▶ [TASK GOAL]
Look through the listing below and write out exactly the lines from the line with "Push the block's" to the line with "click(465, 332)", both included, and no others.

▶ [EXCERPTED RECORDS]

== == ==

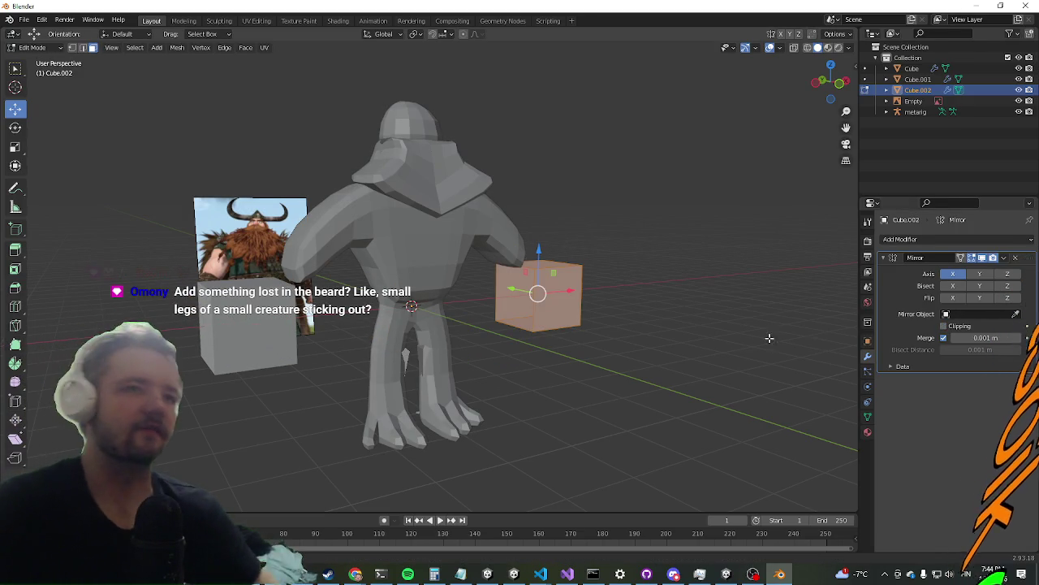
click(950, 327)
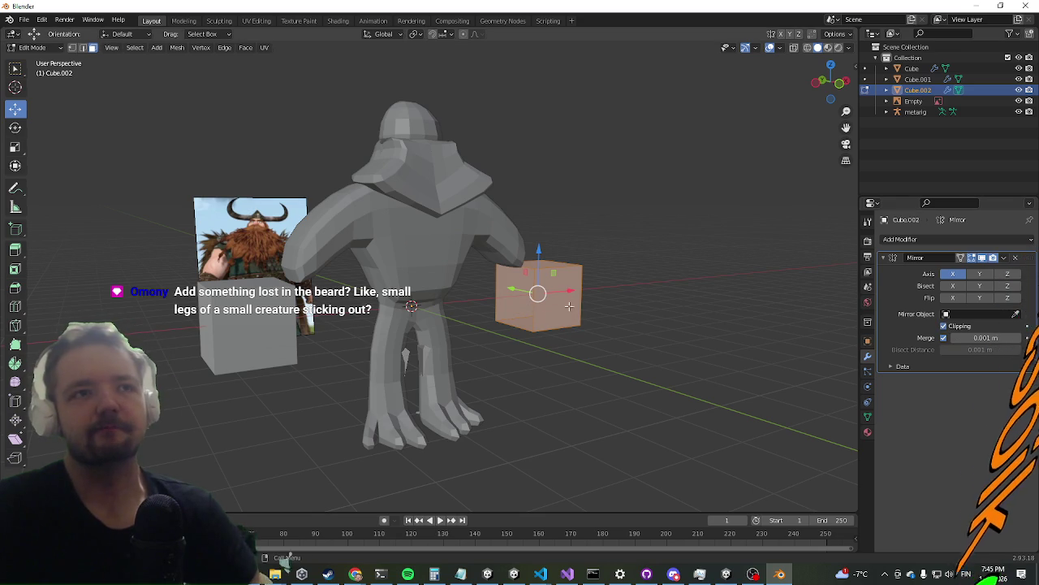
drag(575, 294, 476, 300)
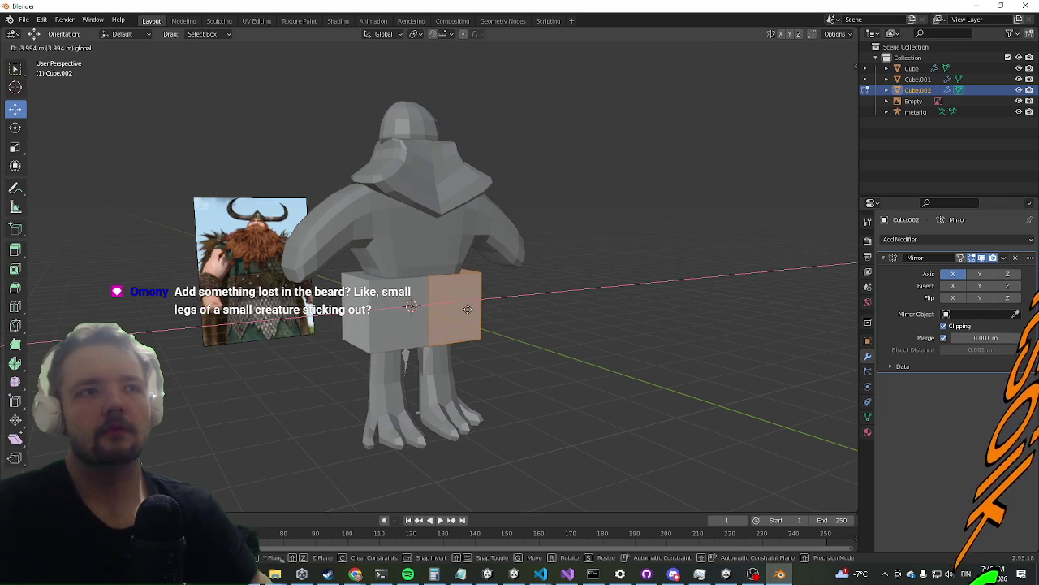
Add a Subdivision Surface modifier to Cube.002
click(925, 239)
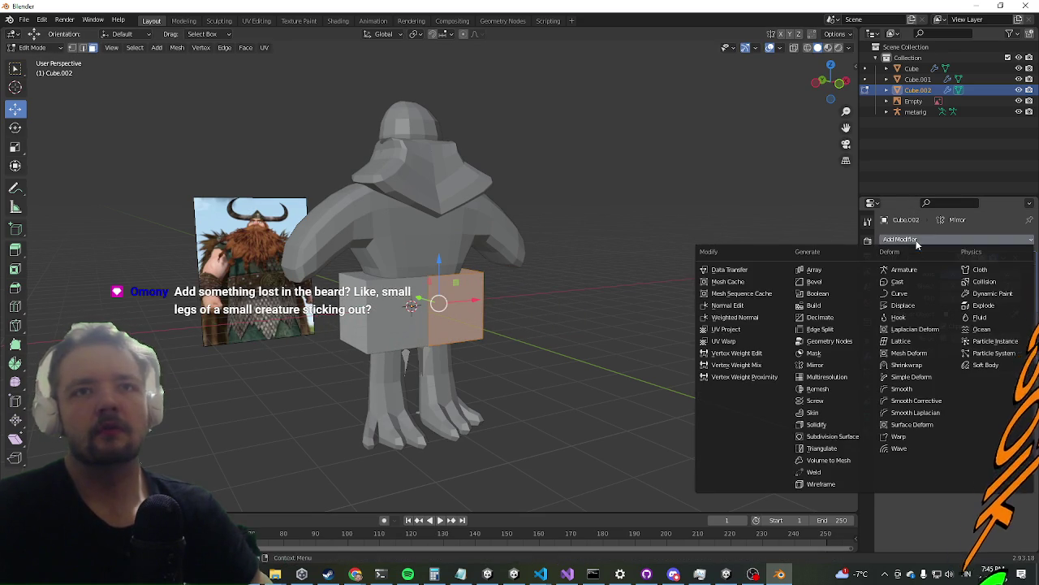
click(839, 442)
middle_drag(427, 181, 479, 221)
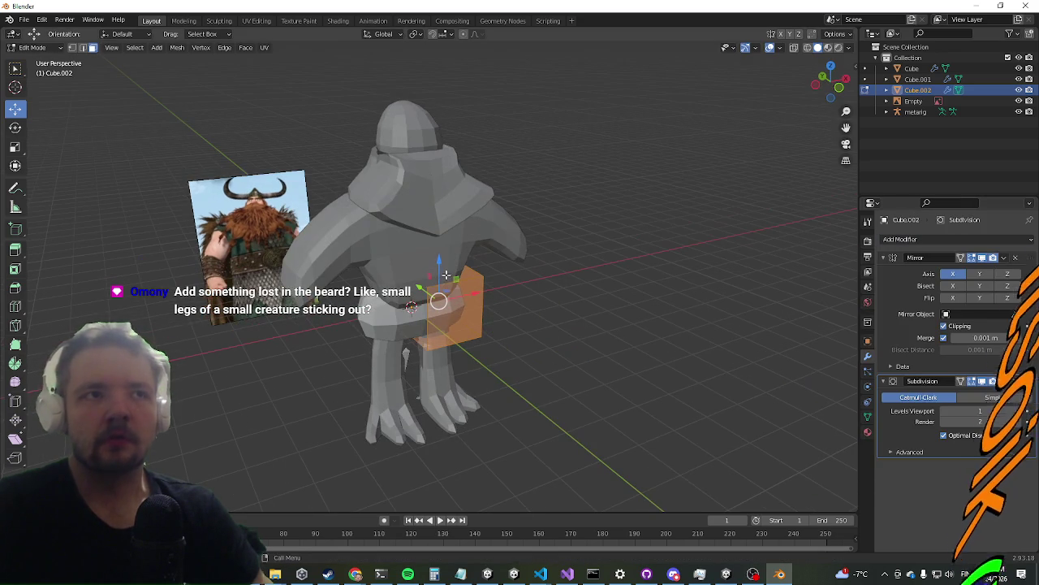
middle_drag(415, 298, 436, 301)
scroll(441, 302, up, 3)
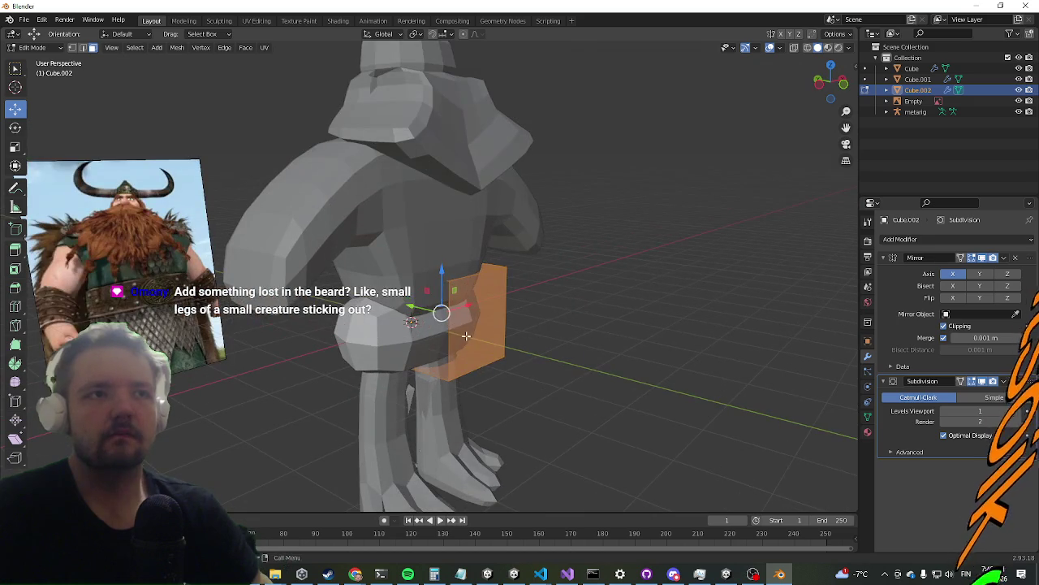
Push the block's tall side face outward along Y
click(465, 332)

== == ==

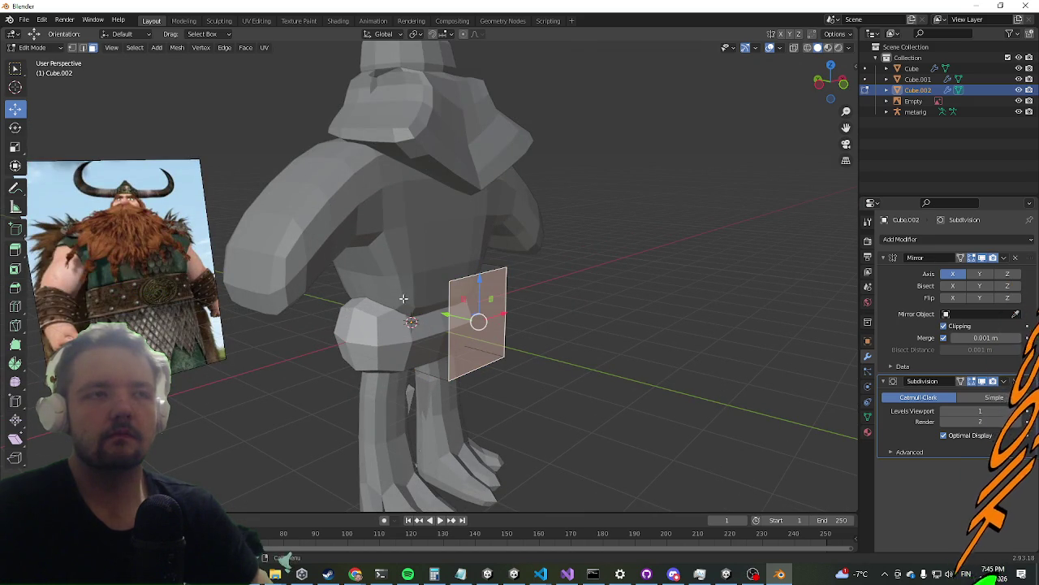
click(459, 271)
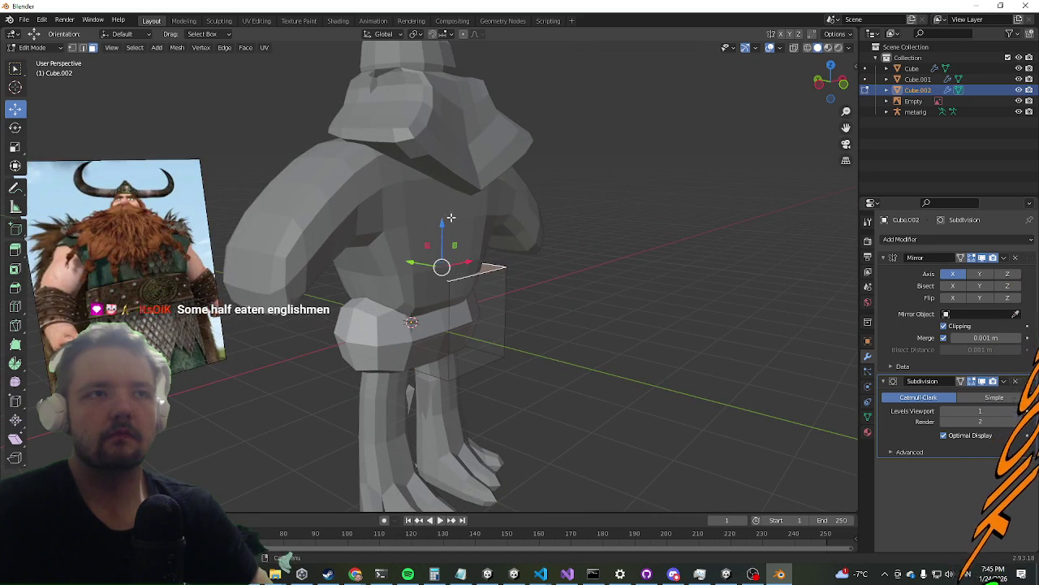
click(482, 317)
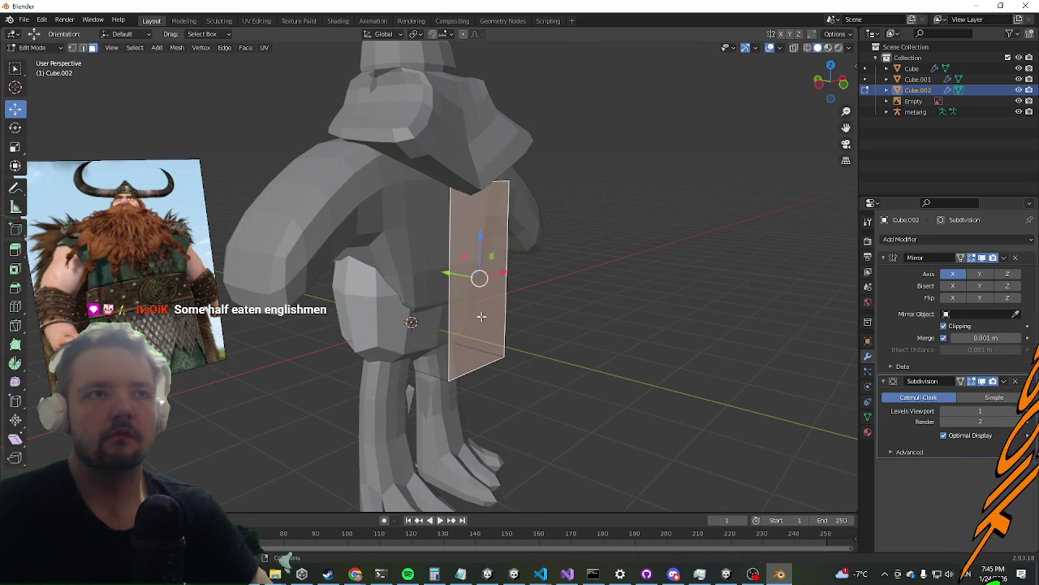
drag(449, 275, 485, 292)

== == ==

▶ [EXERCISE RESULT]
Push the block's tall side face outward along Y
click(465, 332)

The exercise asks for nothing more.